But wait, the drama doesn’t stop there. We put our bags in a taxi and when the taxi got back to the hotel, the taximan wasn’t able to open the trunk. The man had to go to a locksmith to open the trunk of his car so he could retrieve our bags. To top things off, I got locked in the bathroom in our hotel room last night. It was bizarre. I don’t think that’s ever happened to me before.
Why am I telling you all of this? Because today at the conference I issued a challenge for the pastors and evangelists that were present to use the training that they received at our seminar to share the gospel in at least one new village over the next year. Eight people raised their hands and made the commitment, and judging by what I know about the character of the people that raised their hands, I believe they are actually going to do it. What if as the result of our coming here this month, eight new fellowships are planted next year? Would it all be worth it? I think so.

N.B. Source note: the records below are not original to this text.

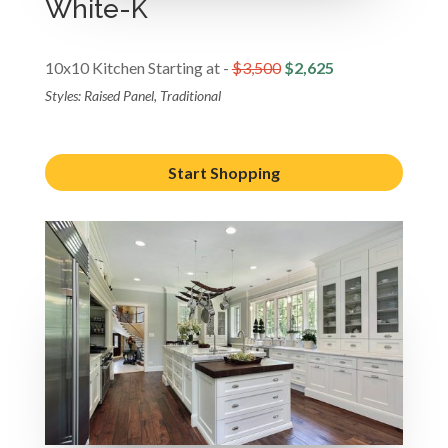
White-K
10x10 Kitchen Starting at -
$3,500
$2,625
Styles: Raised Panel, Traditional
Start Shopping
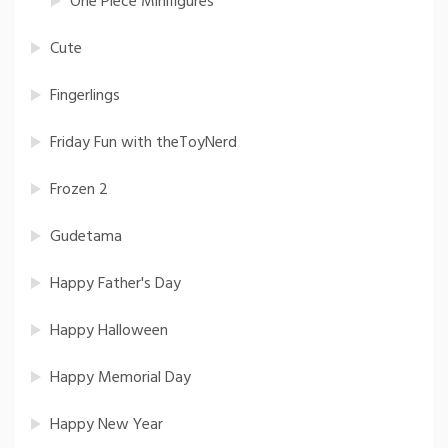
One Piece Minifigures
Cute
Fingerlings
Friday Fun with theToyNerd
Frozen 2
Gudetama
Happy Father's Day
Happy Halloween
Happy Memorial Day
Happy New Year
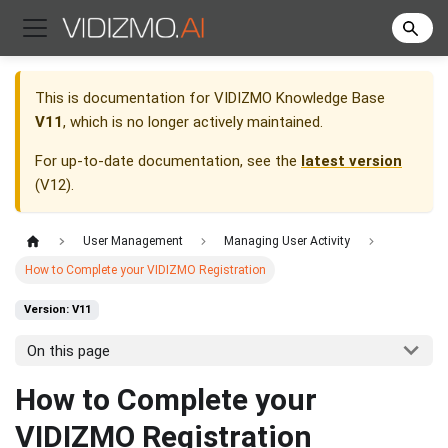
This is documentation for
VIDIZMO Knowledge Base
V11
, which is no longer actively maintained.
For up-to-date documentation, see the
latest version
(
V12
).
User Management
Managing User Activity
How to Complete your VIDIZMO Registration
Version: V11
On this page
How to Complete your
VIDIZMO Registration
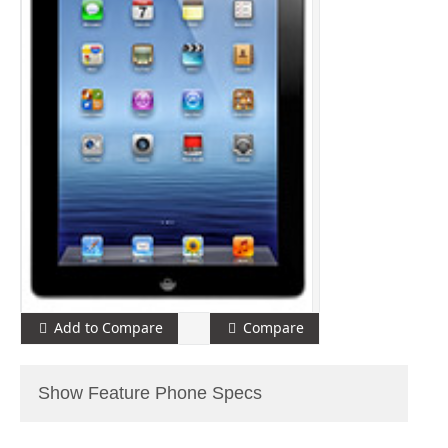
Add to Compare
Compare
Show Feature Phone Specs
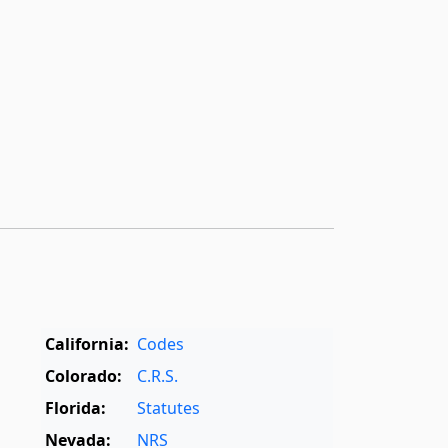
California:
Codes
Colorado:
C.R.S.
Florida:
Statutes
Nevada:
NRS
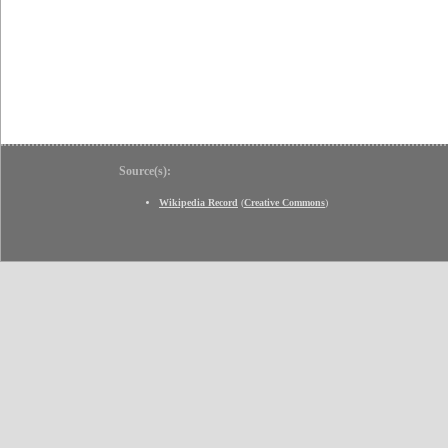
Source(s):
Wikipedia Record
(
Creative Commons
)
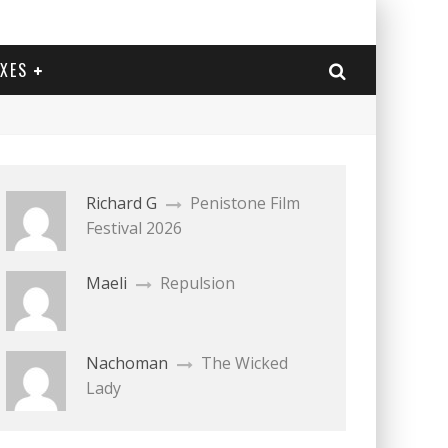
EXES
Richard G
Penistone Film
Festival 2026
Maeli
Repulsion
Nachoman
The Wicked
Lady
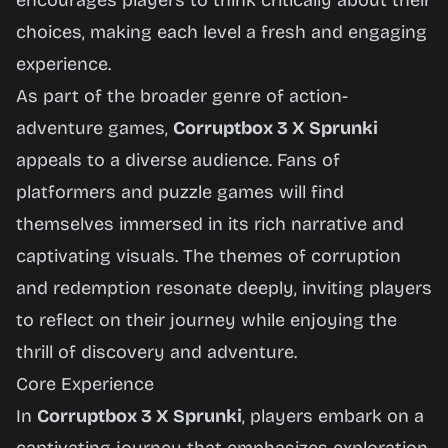
encourages players to think critically about their
choices, making each level a fresh and engaging
experience.
As part of the broader genre of action-
adventure games,
Corruptbox 3 X Sprunki
appeals to a diverse audience. Fans of
platformers and puzzle games will find
themselves immersed in its rich narrative and
captivating visuals. The themes of corruption
and redemption resonate deeply, inviting players
to reflect on their journey while enjoying the
thrill of discovery and adventure.
Core Experience
In
Corruptbox 3 X Sprunki
, players embark on a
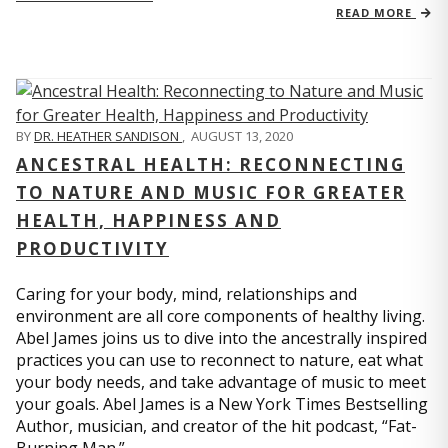
READ MORE
BY
DR. HEATHER SANDISON
,
AUGUST 13, 2020
ANCESTRAL HEALTH: RECONNECTING
TO NATURE AND MUSIC FOR GREATER
HEALTH, HAPPINESS AND
PRODUCTIVITY
Caring for your body, mind, relationships and
environment are all core components of healthy living.
Abel James joins us to dive into the ancestrally inspired
practices you can use to reconnect to nature, eat what
your body needs, and take advantage of music to meet
your goals. Abel James is a New York Times Bestselling
Author, musician, and creator of the hit podcast, “Fat-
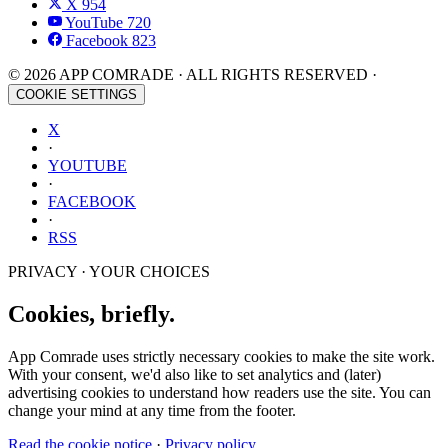
X
954
YouTube
720
Facebook
823
© 2026 APP COMRADE · ALL RIGHTS RESERVED ·
COOKIE SETTINGS
X
·
YOUTUBE
·
FACEBOOK
·
RSS
PRIVACY · YOUR CHOICES
Cookies, briefly.
App Comrade uses strictly necessary cookies to make the site work.
With your consent, we'd also like to set analytics and (later)
advertising cookies to understand how readers use the site. You can
change your mind at any time from the footer.
Read the cookie notice
·
Privacy policy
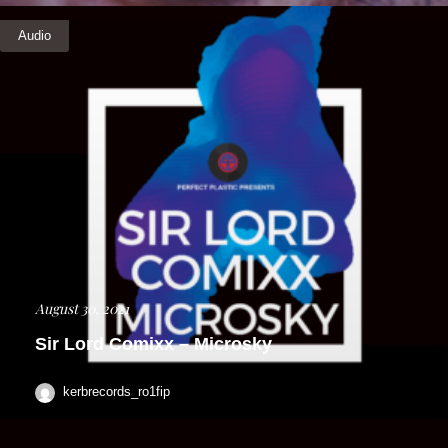
Audio
August 30, 2021
Sir Lord Comixx – Microsky
kerbrecords_ro1fip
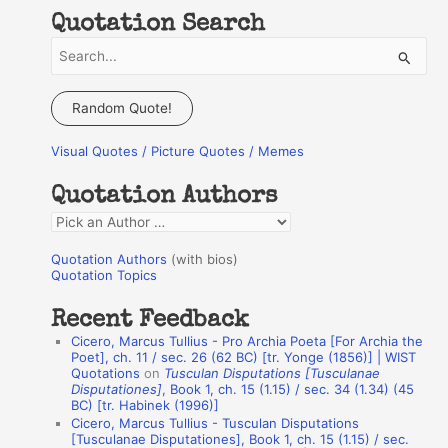
Quotation Search
S
e
a
Random Quote!
r
Visual Quotes / Picture Quotes / Memes
c
h
Quotation Authors
f
Q
o
u
r
Quotation Authors
(with bios)
o
Quotation Topics
:
t
Recent Feedback
a
Cicero, Marcus Tullius - Pro Archia Poeta [For Archia the
t
Poet], ch. 11 / sec. 26 (62 BC) [tr. Yonge (1856)] | WIST
Quotations
on
Tusculan Disputations [Tusculanae
i
Disputationes]
, Book 1, ch. 15 (1.15) / sec. 34 (1.34) (45
o
BC) [tr. Habinek (1996)]
Cicero, Marcus Tullius - Tusculan Disputations
n
[Tusculanae Disputationes], Book 1, ch. 15 (1.15) / sec.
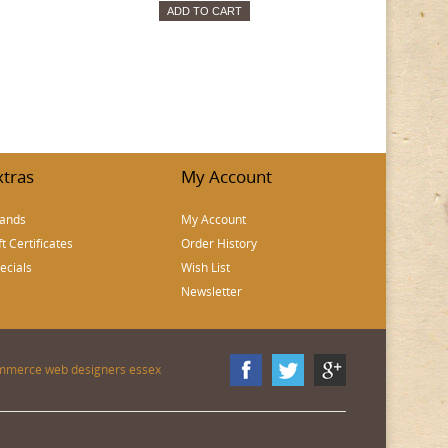
ADD TO CART
xtras
My Account
ands
My Account
ft Certificates
Order History
ecials
Wish List
Newsletter
mmerce web designers essex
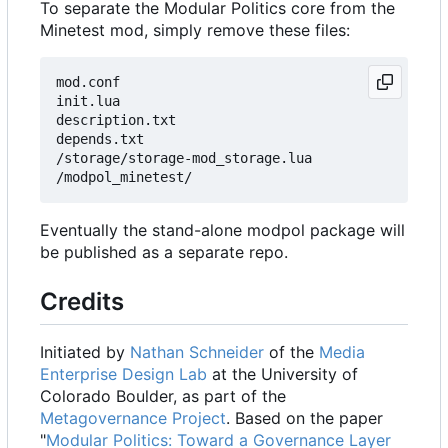
To separate the Modular Politics core from the
Minetest mod, simply remove these files:
mod.conf

init.lua

description.txt

depends.txt

/storage/storage-mod_storage.lua

Eventually the stand-alone modpol package will
be published as a separate repo.
Credits
Initiated by
Nathan Schneider
of the
Media
Enterprise Design Lab
at the University of
Colorado Boulder, as part of the
Metagovernance Project
. Based on the paper
"
Modular Politics: Toward a Governance Layer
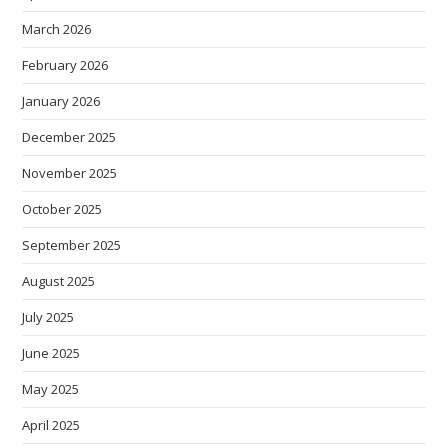
March 2026
February 2026
January 2026
December 2025
November 2025
October 2025
September 2025
August 2025
July 2025
June 2025
May 2025
April 2025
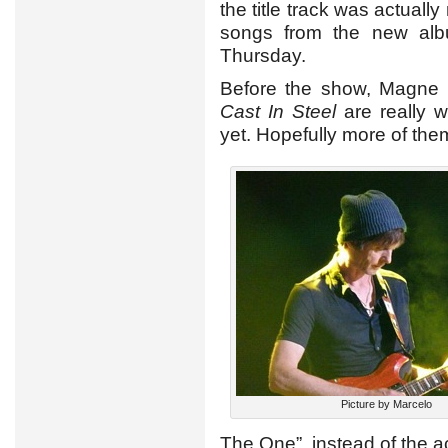
the title track was actuall
songs from the new albu
Thursday.
Before the show, Magne 
Cast In Steel
are really w
yet. Hopefully more of them
Picture by Marcelo
The One”, instead of the a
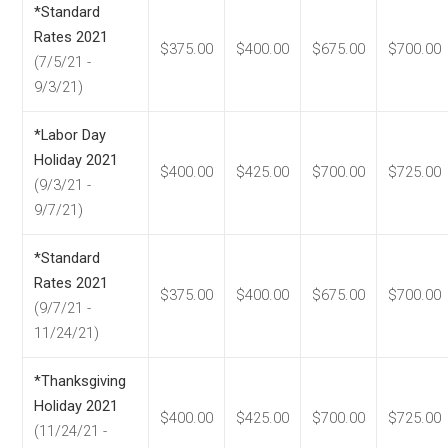
*Standard
Rates 2021
$375.00
$400.00
$675.00
$700.00
(7/5/21 -
9/3/21)
*Labor Day
Holiday 2021
$400.00
$425.00
$700.00
$725.00
(9/3/21 -
9/7/21)
*Standard
Rates 2021
$375.00
$400.00
$675.00
$700.00
(9/7/21 -
11/24/21)
*Thanksgiving
Holiday 2021
$400.00
$425.00
$700.00
$725.00
(11/24/21 -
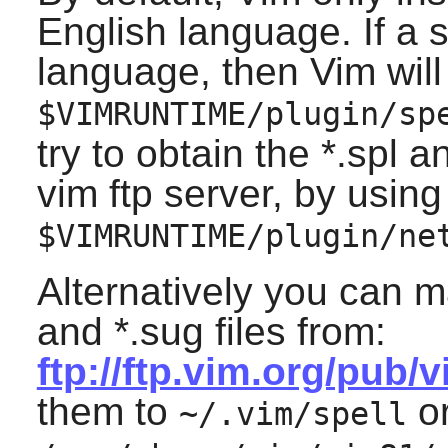
English language. If a sp
language, then
Vim
will
$VIMRUNTIME/plugin/sp
try to obtain the *.spl 
vim ftp server, by using
$VIMRUNTIME/plugin/ne
Alternatively you can m
and *.sug files from:
ftp://ftp.vim.org/pub/
them to
or
~/.vim/spell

Think about it. What’s a few hours of inconvenience compared to the possibility of just one soul spending an eternity in heaven? The Apostle Paul said “For our light affliction is working in us a far more exceeding and eternal weight of glory.” Paul was beaten, stoned, and shipwrecked for the sake of the gospel. What’s a few hours of lost sleep compared to that? Or a few minutes locked in a bathroom?
I don’t know about you, but sometimes I think that if Paul’s affliction was light, I’d hate to see a heavy affliction! Now that I think about it, what does that tell us about the affliction that Jesus suffered for us on the cross? The affliction that Jesus suffered for us on the cross makes Paul’s affliction look like cotton candy. Yet Jesus willingly suffered for us so that we could have eternal life.
May we all learn to imitate Jesus in the way of self sacrifice, even if the sacrifice is little; it’s the heart that counts.
Until next time,
P.S. Quick update. I’m back home now. Rhiannon got sick a second time in Guinea Bissau. And then just before we flew back to the U.S. from Dakar we were in a vehicle that ran over a curb and the impact was so hard that my father in law accidentally belted Rhiannon on her side and knocked one of her ribs out of place. We were really under attack this trip!